#### Task item
Can you write out, word for word, the part of the bike forum thread below starting with "## Duchess (Aug" and going on through "goat, I guess."?

#### Excerpted passage
════════════════════

# New bike



## model-a (Aug 25, 2015)

Yard sale find


----------



## model-a (Aug 25, 2015)

Everything sanded time to pick a color.


----------



## model-a (Aug 25, 2015)

these bikes are built well.


----------



## model-a (Aug 25, 2015)

I have everything sanded and ready for paint


----------



## model-a (Aug 25, 2015)

Know what color


----------



## model-a (Aug 27, 2015)

Here are the numbers off this old blue bike I found anyone will these tell how old it is not very I wouldn't think so. Thanks


----------



## model-a (Aug 27, 2015)

I think the bike would look good the same color as the model-a hmmmm.


----------



## Duchess (Aug 27, 2015)

That should look good. I'm thinking of matching the next project bike to one of my cars as well, I kind of like the idea of a companion, like a horse stable's goat, I guess.


----------



## model-a (Aug 28, 2015)

I would like to know If there is a chart to go by that helps ID bikes I can get the numbers but have no clue what they mean thanks.

model-a,chris


----------



## DonChristie (Aug 28, 2015)

Hard to say what kind of bike that is. Forks put it in the 80s but they could of been swapped. Serial numbers arent always a precise way of identifying it. I would guess maybe a Columbia or Huffy? Matching the Model A would be cool or a dayglo 80s color? Either way, looks like your having fun and thats what its all about! I dig Old Model A's! Is that a Victoria? 30 or 31?


----------



## model-a (Aug 28, 2015)

31 sedan.


----------



## model-a (Aug 29, 2015)

Worked on the old blue bike today, got a few pictures.


----------



## model-a (Aug 29, 2015)

════════════════════

#### Information shown
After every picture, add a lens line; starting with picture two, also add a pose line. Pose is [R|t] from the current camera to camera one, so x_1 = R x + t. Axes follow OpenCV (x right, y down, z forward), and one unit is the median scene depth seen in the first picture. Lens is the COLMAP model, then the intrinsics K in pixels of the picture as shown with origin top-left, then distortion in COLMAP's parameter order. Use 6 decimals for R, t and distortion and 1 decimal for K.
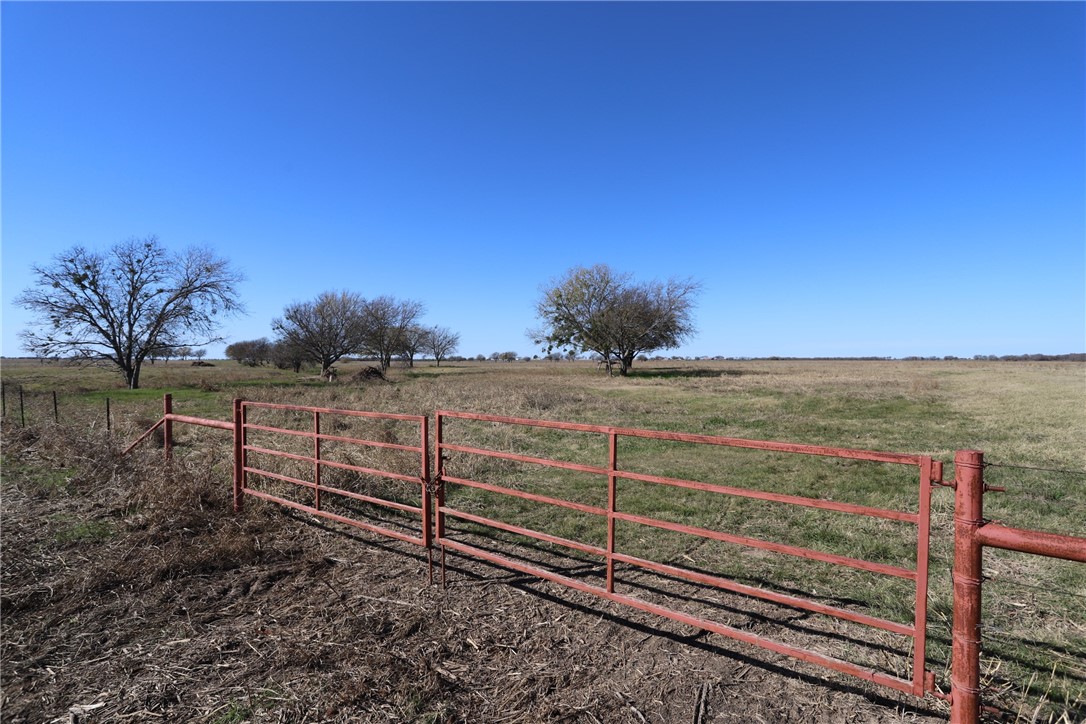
lens RADIAL K [[549.7, 0, 543.0], [0, 549.7, 362.0], [0, 0, 1]] dist [-0.055464, 0.026301]
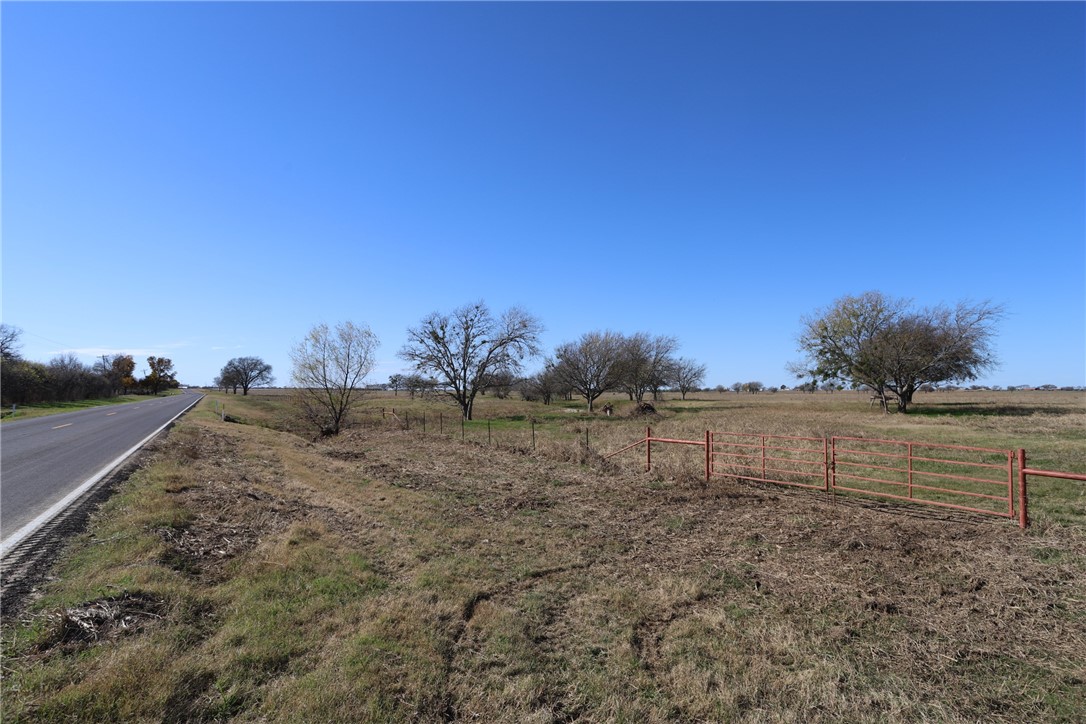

════════════════════

#### Output of the exercise
## Duchess (Aug 27, 2015)

That should look good. I'm thinking of matching the next project bike to one of my cars as well, I kind of like the idea of a companion, like a horse stable's goat, I guess.